Equipped with night-vision gear and hoists, these first units, joined by
many more, ran 24 hours a day, every day, for a week. Preliminary reports
showed that on Monday, Tuesday, and Wednesday, the Coast Guard rescued
3,000 to 5,000 people from rooftops. The operation grew to hundreds of
boats and 50 helicopters. Even barges were commandeered to load hundreds of
survivors at a time who were stranded on broken levees.

....

At the state level, the Louisiana National Guard’s 1-244th Aviation
Battalion and 812th Med-Evac unit moved helicopters — ten Black Hawks and
six Hueys — into New Orleans behind the storm. “It was like a scene from a
Stephen King movie,” says Capt. Shawn Vaughn, who piloted a Black Hawk. “We
just got back from Iraq and saw nothing like this kind of devastation
there.” Most of the crews were from New Orleans, and knew the city well — a
boon for rescue operations. (The regrettable underside of this familiarity
was that most lost everything they had in Katrina.

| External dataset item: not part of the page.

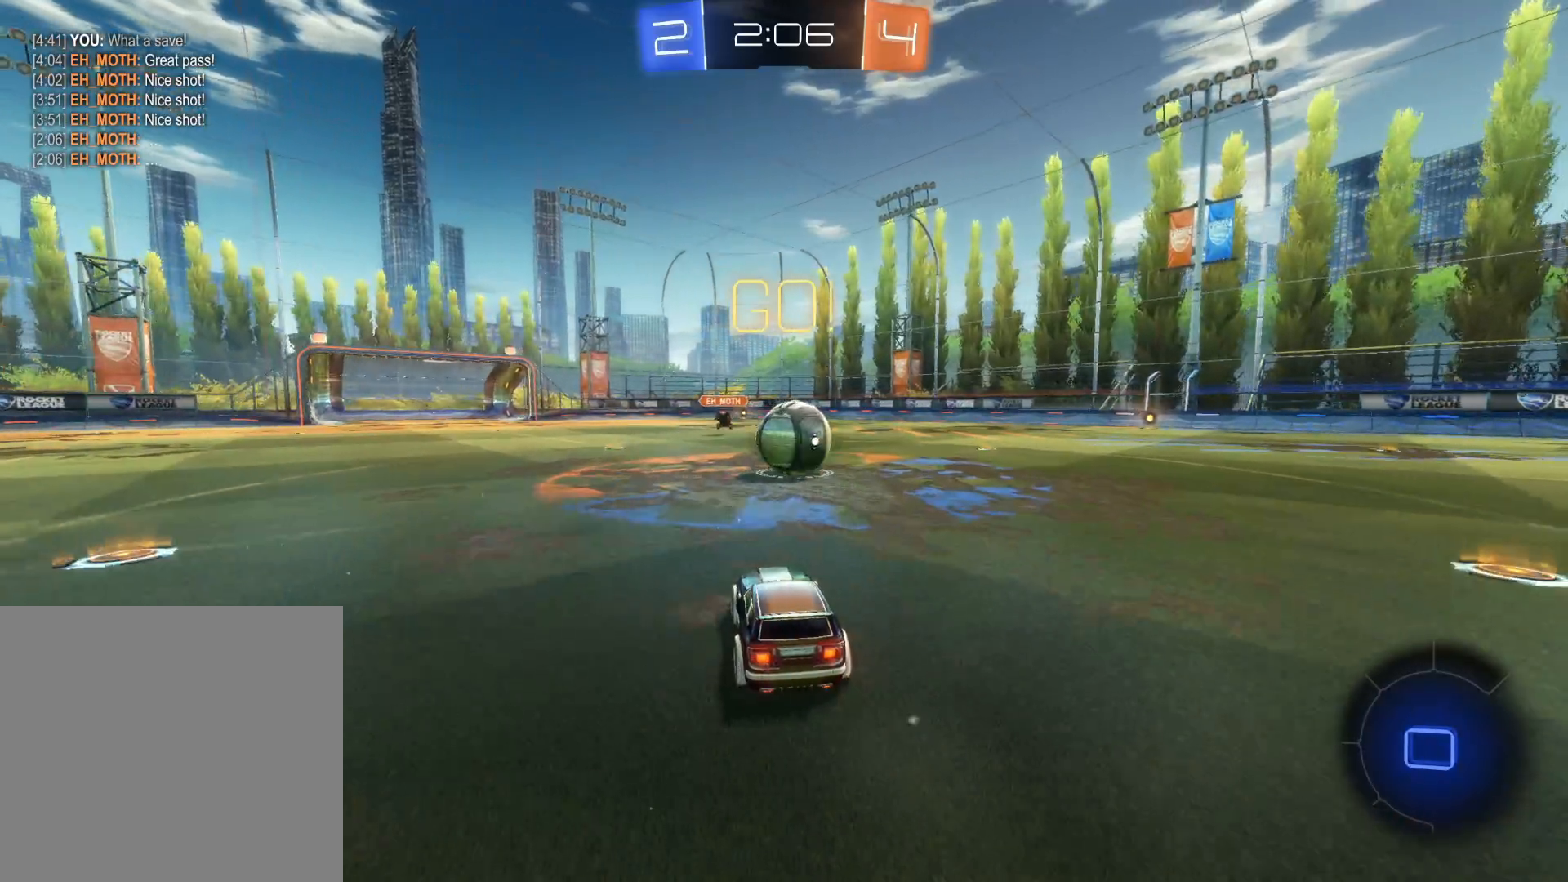
{"buttons": ["CROSS", "R2"], "left_stick": "right", "right_stick": "center", "events": [[83, "CIRCLE", "up"], [183, "CROSS", "down"], [283, "CROSS", "up"], [333, "CROSS", "down"], [417, "CROSS", "up"], [467, "left_stick", "right"], [483, "CROSS", "down"]]}
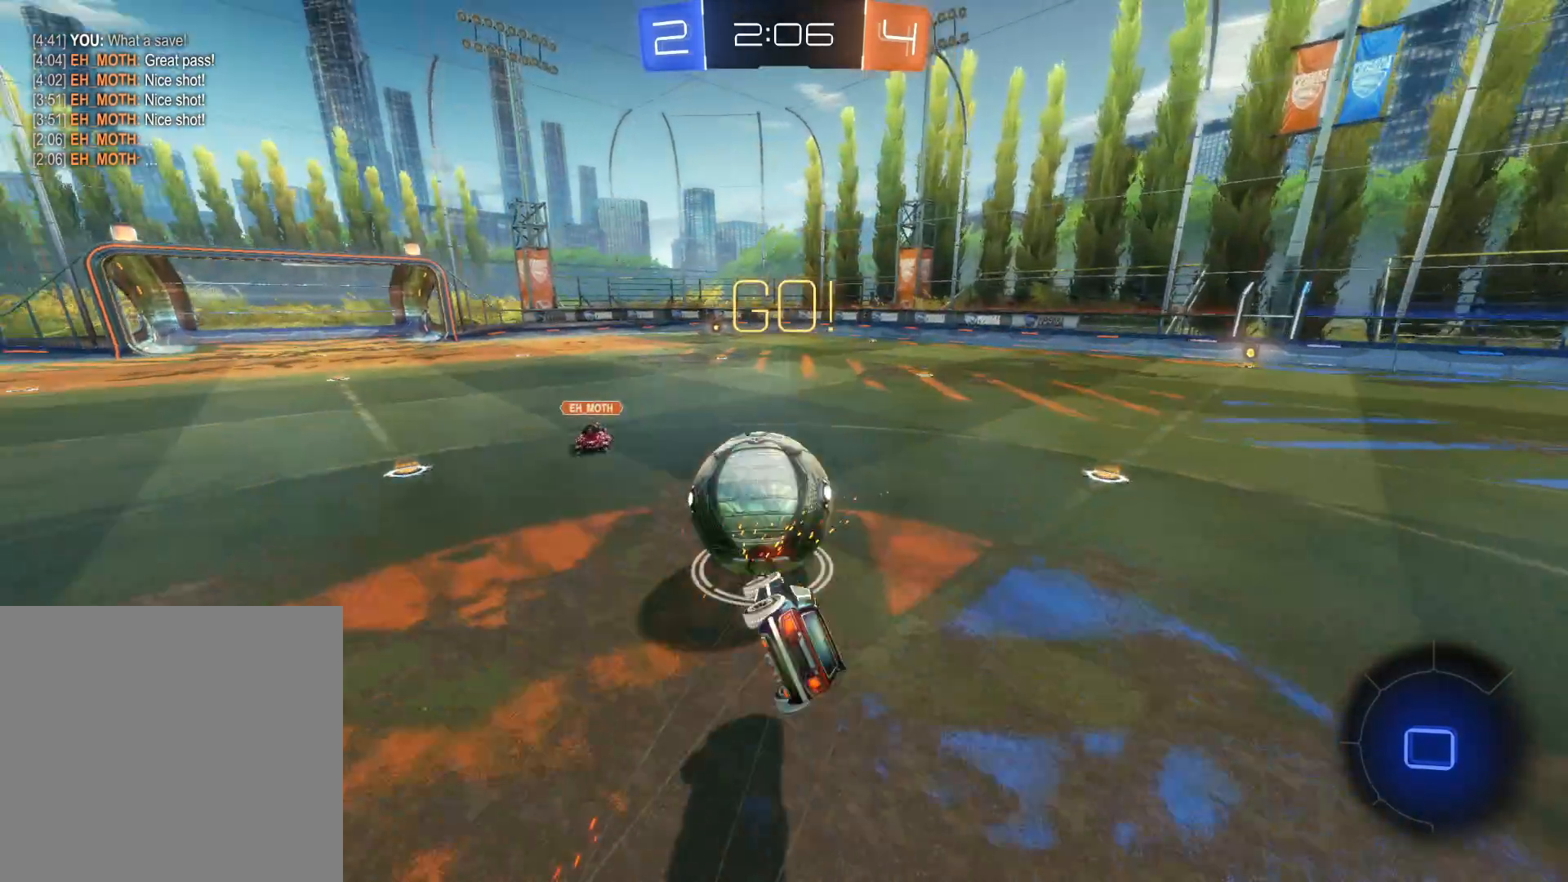
{"buttons": ["R2"], "left_stick": "center", "right_stick": "center", "events": [[117, "CROSS", "up"], [283, "left_stick", "center"], [300, "TRIANGLE", "down"], [433, "TRIANGLE", "up"]]}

One pilot was plucked
from his sunken home by his own unit, and began flying again a few hours
later.) The Black Hawk operation was a textbook example of quick-and-dirty
improvisation: Lacking rescue hoists, crews adopted the nervy tactic of
landing directly on rooftops to take on passengers, while applying power to
keep the helicopters light so they wouldn’t collapse the storm-weakened
buildings. Some stripped out their seating to increase capacity to 30
passengers standing, or to carry stretchers for the elderly and disabled.

....

Not everyone flew multimillion-dollar helicopters. Also on Monday, the
Louisiana Department of Wildlife and Fisheries had 250 agents and their
boats in the water, along with volunteers from inside the agency, according
to Lt. Col. Keith LaCaze. His operation claimed 20,000 rescues by September
8 — at which point it suspended calls for more volunteers and boats. LaCaze
says many of these rescues were of people facing imminent death. “There
were a lot of people we rescued on the first night — in houses and in
attics where the water was almost over their head. There were still many
people the next day in danger of drowning and dehydration.”